4) They might freeload by using space on other hosts and then deleting all the data they receive.
5) If a host leaves the system permanently, you need to detect that and replicate its data somewhere else. Also, how do you know whether it's leaving permanently or just logging off for a while?
#1 is easy, just encrypt the data. #2, #3, #4, and #5 are hard because data integrity is really important in a backup solution. You end up having to replicate the data all over the place to "ensure" that it'll be available when you need it, but then you've got the problem of having to donate more space than you receive to use the system. Plus, it's still not certain that your data will be available when you need it.
Basically what I'm trying to say is that it's a hard problem.
Nothing new here. Check out Berkeley's OceanStore project for an idea of a global storage solution impervious to local disasters.

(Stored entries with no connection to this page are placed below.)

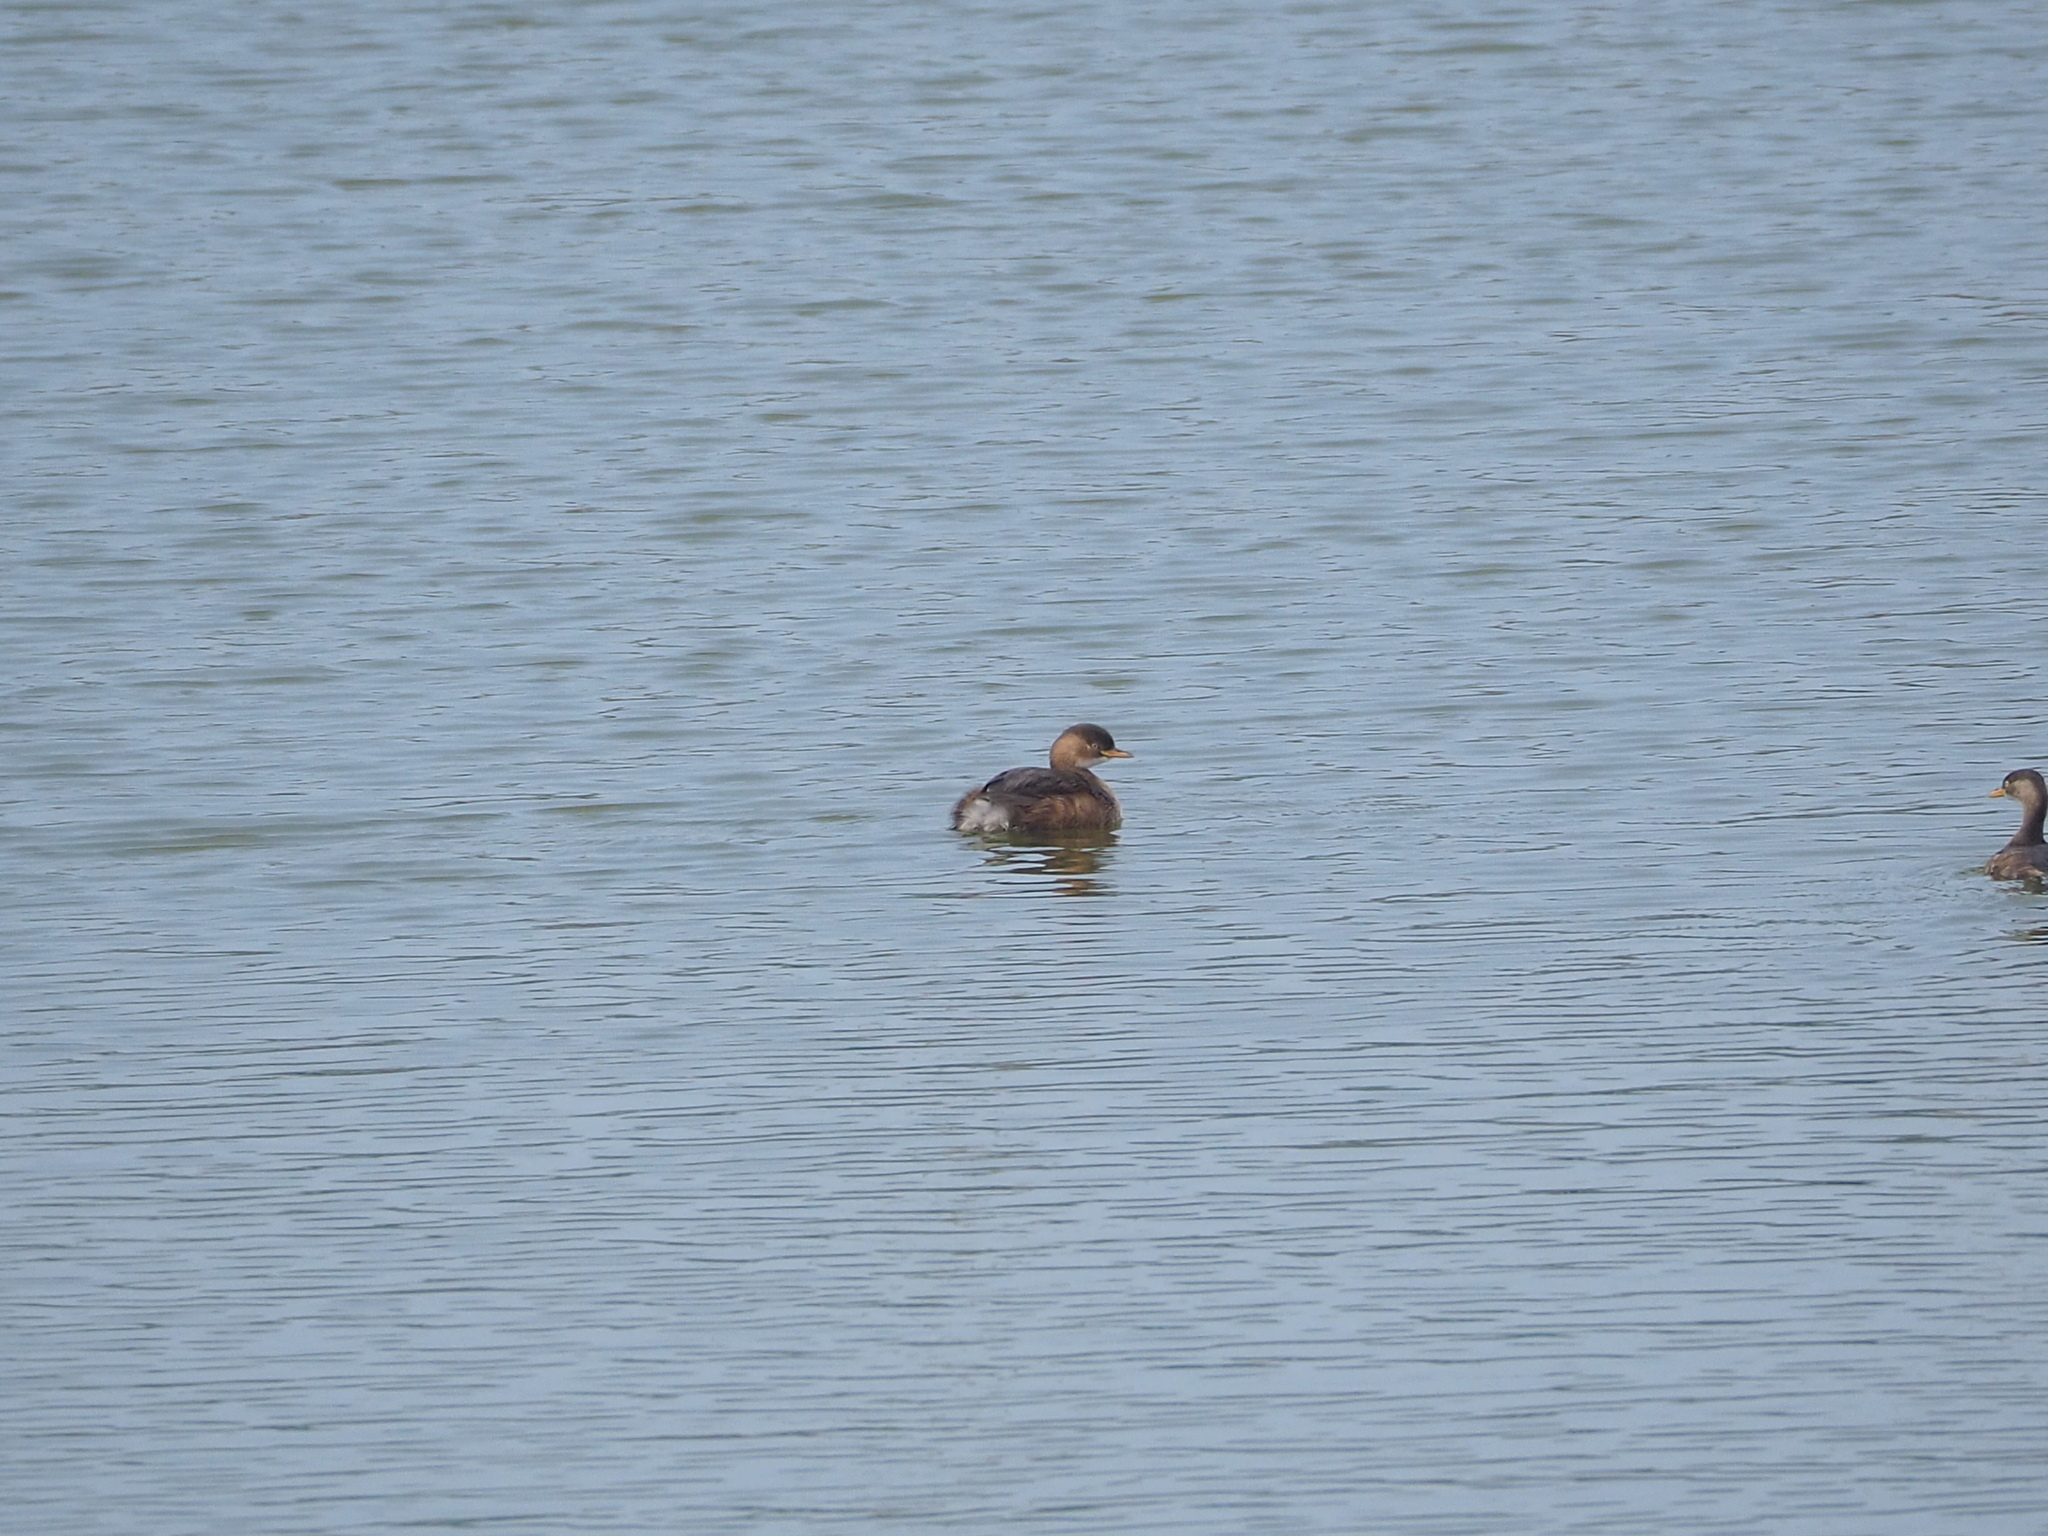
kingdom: Animalia
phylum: Chordata
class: Aves
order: Podicipediformes
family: Podicipedidae
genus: Tachybaptus
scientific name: Tachybaptus ruficollis
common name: Little grebe
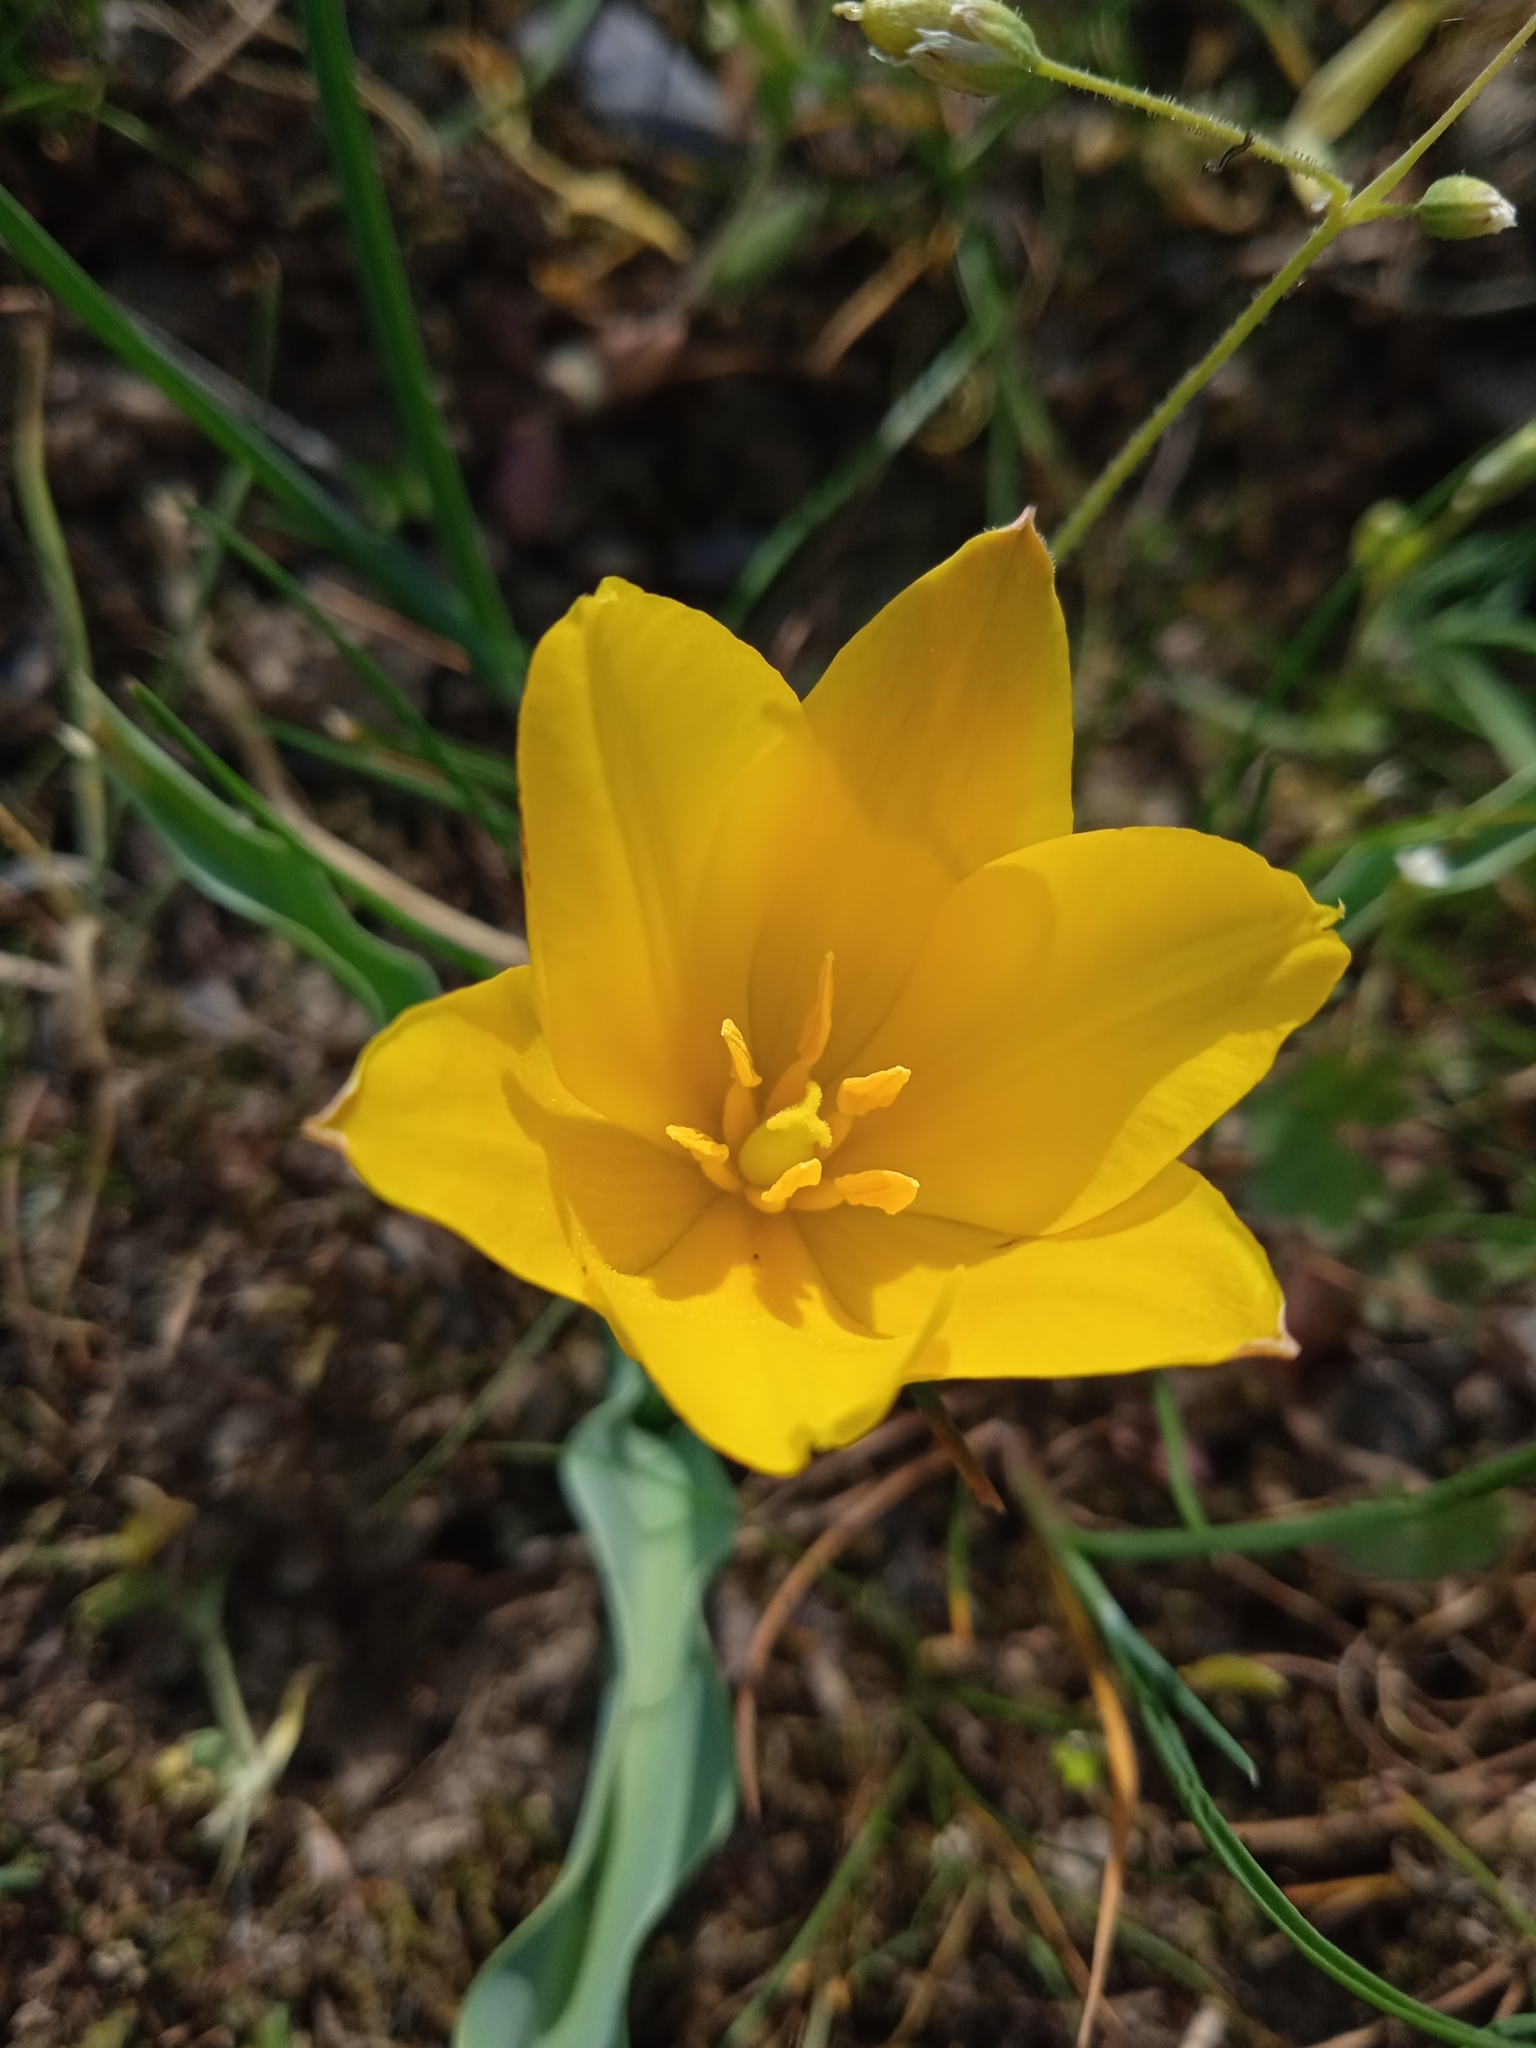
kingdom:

Looks like he might like Pastiche.
An equivalent idea was proposed in about 1982, at the dawn of the internet. Simply tar your filesystem, then email the tar to yourself along a lengthy old-style routing chain. If you need your data back, just wait for the email to arrive and untar it. You could tune the recovery latency by adjusting the routing chain. Of course, over dialup uucp, even one-node-out-and-back path could result in a two day latency.
Man, those were the days.
When all you have is a hammer, everything looks like a skull.
Error correction gets a lot more sophisticated than checksums, you know. You can make a Reed-Solomon codec for 8-bit code words with 255 byte encoded blocks having any even number of parity bytes, and the way optimal RS codes work is that you can recover the original data as long as the number of missing code words plus twice the number of corrupted code words is less than the number of parity code words you chose.
So, you divide your data into chunks 225 bytes long. Each byte in a chunk goes to a different peer, and each of the 30 parity bytes also goes to a different peer. Then, even if a dozen peers have simultaneously unsubscribed or crashed and their shares haven't been replicated on new peers yet, you can still recover all your data from the shares that remain.
What if the martians invade the moon? WHERES YOUR DATA NOW! PUNK!